14/04/2003. 0815 HRS (Local Time). Tikrit, Iraq.

"Agent Coulson, this is SHIELD, Code Ten-Alpha-Foxtrot. What is your position?"

"Coulson to Ten-Alpha-Foxtrot. I am pinned in the northeast sector of the city. Rectangular courtyard. Seven buildings, two of which have three stories. Dimensions of courtyard are 50 meters by –" Craning his head to glance around the bumper, he ignored an Arabic epithet (and the subsequent gunfire directed at his head) and examined the space around him. "-30. Hostiles at west and southwest corners. Estimates are that our position will be overtaken in approximately fifteen minutes. Be advised, roads may be rigged with IEDs."

"Confirmed. Agent Coulson, the 4th infantry division has been contacted and are on their way to evac. ETA 0900 hours. SHIELD out."

No matter which way he looked at it, the situation didn't seem to have an obvious solution. The insurgents had fanned out into a rough semi-circle in an attempt to pick off the outlying soldiers behind their vehicle, and, unfortunately, it seemed to be working. The six soldiers did not have sufficient cover to shield a retreat into the buildings 20 meters away and ammunition was beginning to merit conservation. Coulson could not devise a plan that could safely recover all of his mission parameters.

His attempts to plan were cut off by an annoyingly familiar voice. Coulson's eye twitched (which, admittedly, was the same as pulling out hair for any other man) as his radio receiver burst into life yet again.

"Coulson, eh? You sound stiff. Should loosen up a little. I hear the bars in this city have a night-life like you wouldn't believe."

And, yet again, Coulson couldn't even open his mouth before he was interrupted by what he was sure was this Barton's CO.

"Barton! Stop playing merry hell with classified frequencies!"

"I didn't think that you cared so much for me, Sarge! I knew you liked me! In that case, I – we have a situation."
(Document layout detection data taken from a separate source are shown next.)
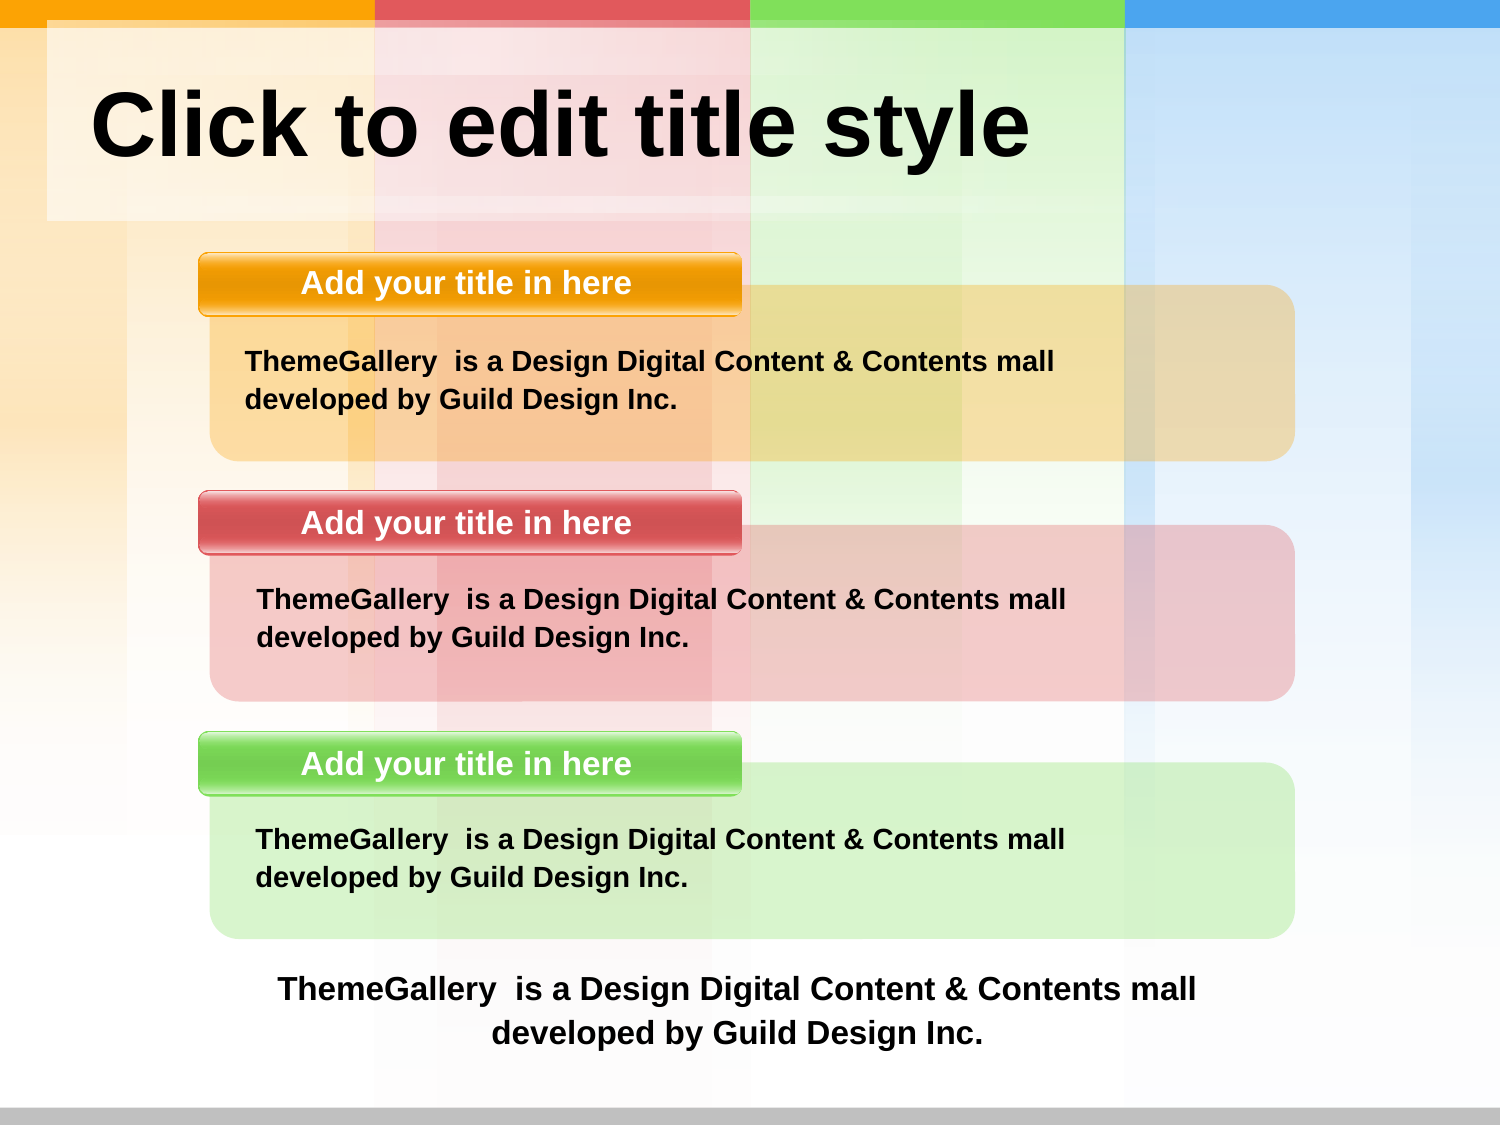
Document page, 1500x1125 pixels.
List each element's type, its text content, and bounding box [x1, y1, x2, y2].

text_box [197, 730, 743, 797]
text_box ThemeGallery is a Design Digital Content & Contents mall developed by Guild Design Inc. [241, 569, 1190, 662]
title Click to edit title style [75, 42, 1275, 198]
text_box [209, 524, 1296, 702]
text_box ThemeGallery is a Design Digital Content & Contents mall developed by Guild Design Inc. [240, 809, 1189, 901]
text_box [209, 762, 1296, 940]
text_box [197, 251, 743, 318]
text_box [209, 284, 1296, 462]
text_box ThemeGallery is a Design Digital Content & Contents mall developed by Guild Design Inc. [232, 956, 1244, 1059]
text_box ThemeGallery is a Design Digital Content & Contents mall developed by Guild Design Inc. [229, 331, 1179, 423]
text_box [197, 489, 743, 556]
Coulson blinked as lackadaisical Barton shifted one hundred eighty degrees. The snide and cheery voice went flat as footsteps could be heard over the frequency.

"Barton, report!"

"Three insurgents, sir, one with a vest with what looks like enough C4 to level a city block. He's got a kid as a shield." The voice was still inflectionless, and metallic clicks could be heard in the background as he continued his terse description: "One vantage point available, approximately 2000 meters from target. Accessing now. Target is entering a courtyard via the. . . southeast corner and joining a group of hostiles already present. ETA for vantage point is sixty seconds. Barton out."

Coulson could only tense and groan as a child's hysterical cries drift into earshot.
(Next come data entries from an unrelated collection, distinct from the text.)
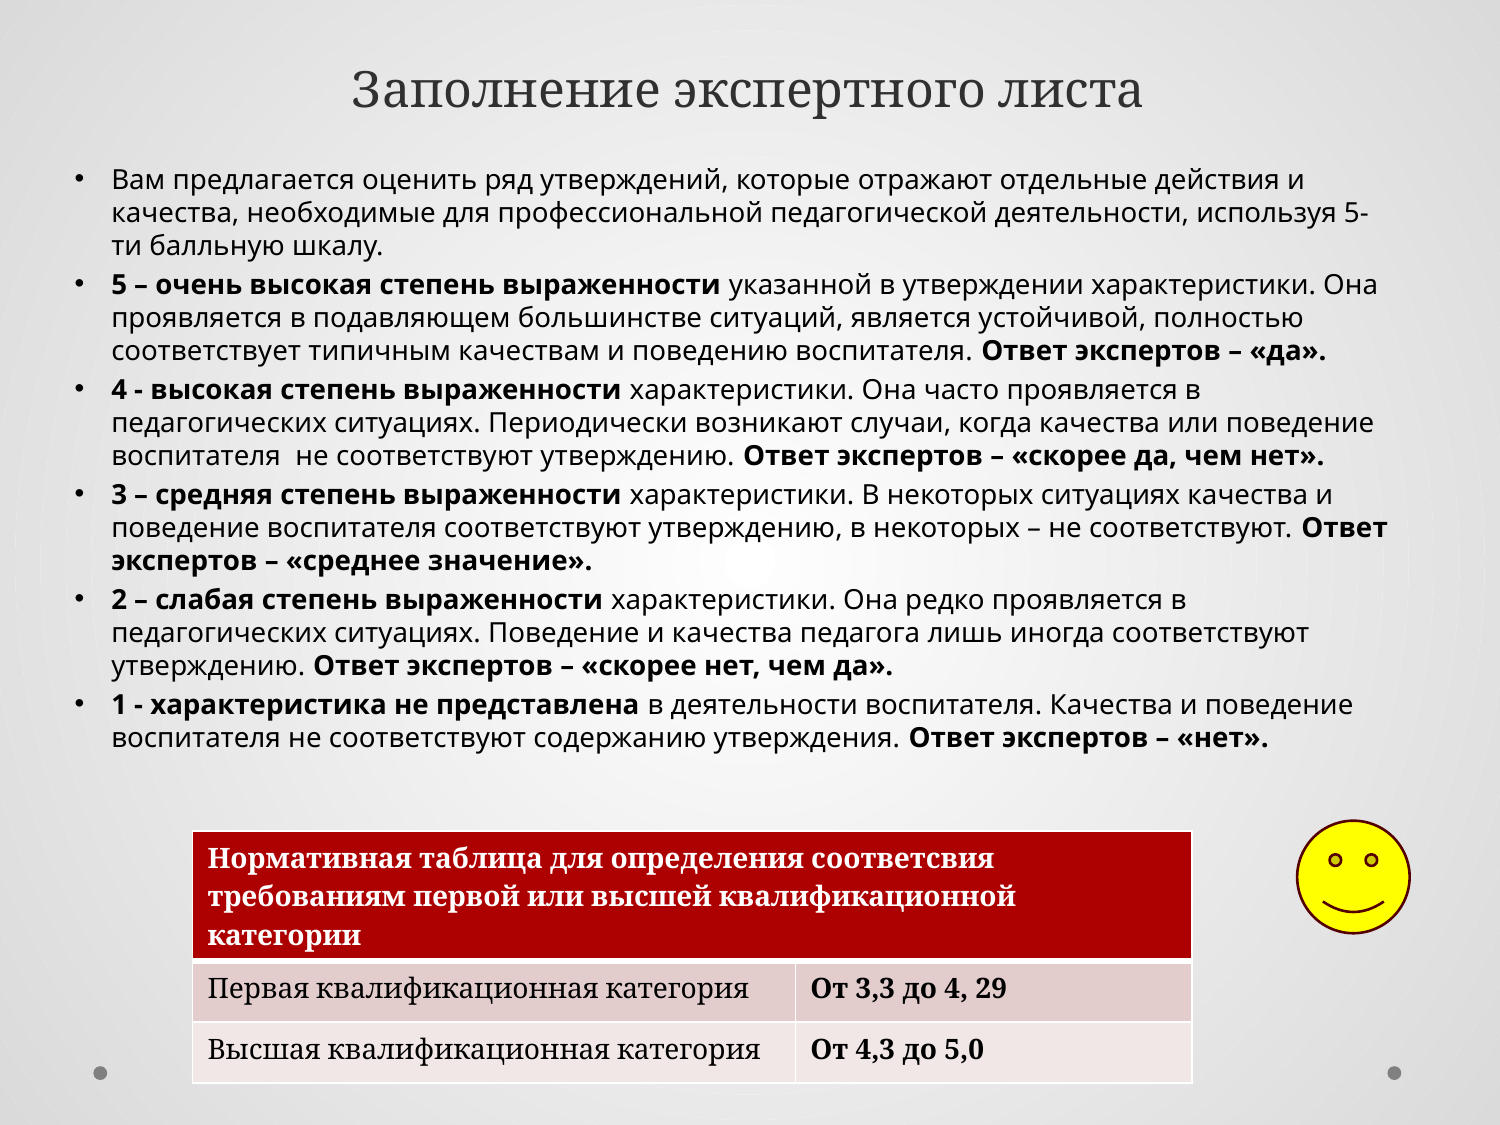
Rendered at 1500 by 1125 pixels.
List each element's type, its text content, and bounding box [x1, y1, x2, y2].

table_cell Высшая квалификационная категория [193, 1023, 795, 1082]
table_header Нормативная таблица для определения соответсвия требованиям первой или высшей квалификационной категории [193, 832, 1191, 958]
table_cell От 3,3 до 4, 29 [796, 964, 1191, 1021]
table_cell От 4,3 до 5,0 [796, 1023, 1191, 1082]
list Вам предлагается оценить ряд утверждений, которые отражают отдельные действия и качества, необходимые для профессиональной педагогической деятельности, используя 5-ти балльную шкалу. 5 – очень высокая степень выраженности указанной в утверждении характеристики. Она проявляется в подавляющем большинстве ситуаций, является устойчивой, полностью соответствует типичным качествам и поведению воспитателя. Ответ экспертов – «да». 4 - высокая степень выраженности характеристики. Она часто проявляется в педагогических ситуациях. Периодически возникают случаи, когда качества или поведение воспитателя не соответствуют утверждению. Ответ экспертов – «скорее да, чем нет». 3 – средняя степень выраженности характеристики. В некоторых ситуациях качества и поведение воспитателя соответствуют утверждению, в некоторых – не соответствуют. Ответ экспертов – «среднее значение». 2 – слабая степень выраженности характеристики. Она редко проявляется в педагогических ситуациях. Поведение и качества педагога лишь иногда соответствуют утверждению. Ответ экспертов – «скорее нет, чем да». 1 - характеристика не представлена в деятельности воспитателя. Качества и поведение воспитателя не соответствуют содержанию утверждения. Ответ экспертов – «нет». [59, 153, 1410, 809]
table_cell Первая квалификационная категория [193, 964, 795, 1021]
text_box [1295, 819, 1411, 935]
title Заполнение экспертного листа [73, 40, 1424, 126]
14/04/2003. 0819 HRS (Local Time). Tikrit, Iraq.

Gutierrez yelped as a line of fire zipped over his leg, clipping the edge of his combat boot. Leaning around the shards of the back taillights, he emptied several rounds into the torso of a jihadist, pausing only to check for any other obvious figures. He resolutely ignores the feeble twitching of the dying man. The sun is rapidly rising, eliminating any morning shade provided by the buildings. Sweat trickles into his bullet graze, and Gutierrez fervently wants something – anything – to happen to break this stalemate before the scorching afternoon arrives.
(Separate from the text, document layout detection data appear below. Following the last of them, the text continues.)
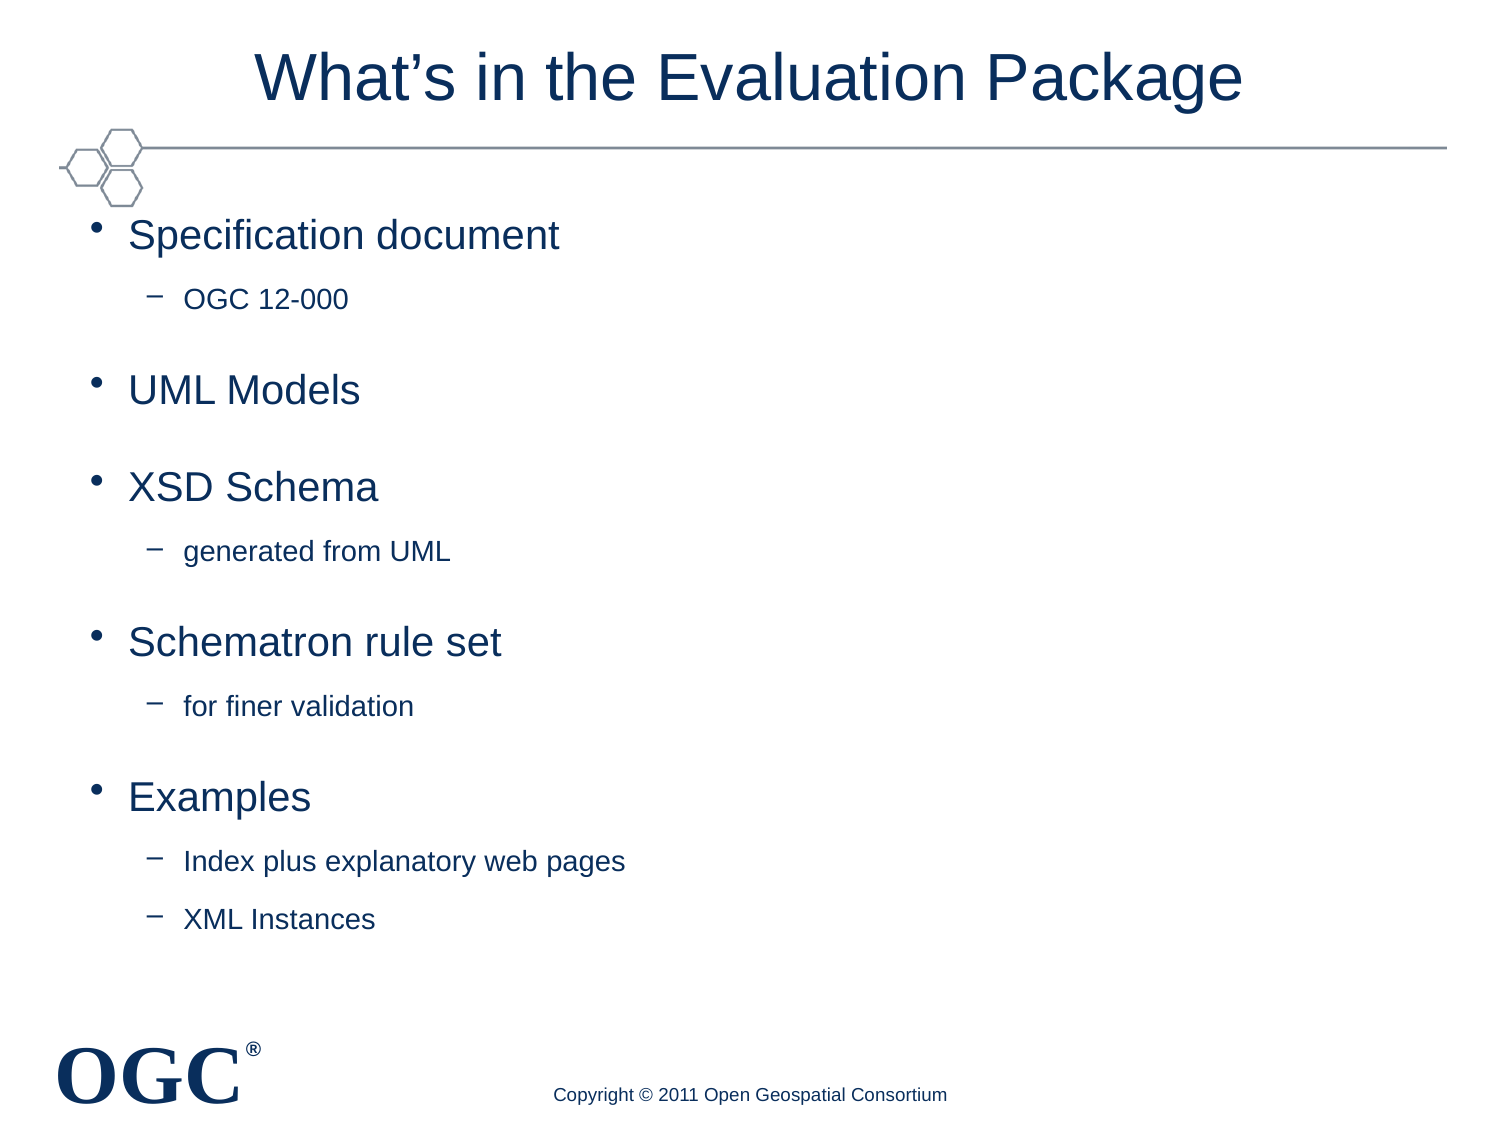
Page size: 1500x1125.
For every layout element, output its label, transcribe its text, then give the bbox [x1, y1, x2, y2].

text_box Specification document OGC 12-000 UML Models XSD Schema generated from UML Schematron rule set for finer validation Examples Index plus explanatory web pages XML Instances [75, 200, 1463, 988]
text_box Copyright © 2011 Open Geospatial Consortium [487, 1074, 1013, 1113]
title What’s in the Evaluation Package [37, 22, 1463, 136]
picture [59, 136, 1447, 208]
Coulson abruptly goes stiff, and Gutierrez blinks as the guy's face becomes set in stone. His eyes are as cold as a snake's. The first part of his yelled statement is incomprehensible, but the second is stated very calmly – if menace could be calm.

"دعنا نذهب للأطفال. وهي علاقة بذلك. She is innocent; this sacrifice gains nothing for Allah or for Hussein."

Gutierrez risks a look and promptly swears at the sight of the tall, darkly handsome man with his arms clenched around a young girl, holding her to the vest that's blinking with enough ordinance to take them all out.

"Ah, my American friends." The voice is cultured, speaking English with only the slightest of accents, but the fanatical edge is abundantly clear as he gloatingly describes the devastation he will cause in the name of Allah. He can hear the child sobbing now, and even his rudimentary Arabic can pick out the words "mother" and "home" repeatedly.

Coulson is obviously listening to someone over his headset, and his eyes narrow, glaring at nothing, when he intones, "Take the shot."

And Lieutenant Cody Gutierrez leans over just in time to see the vest-adorned man's head explode.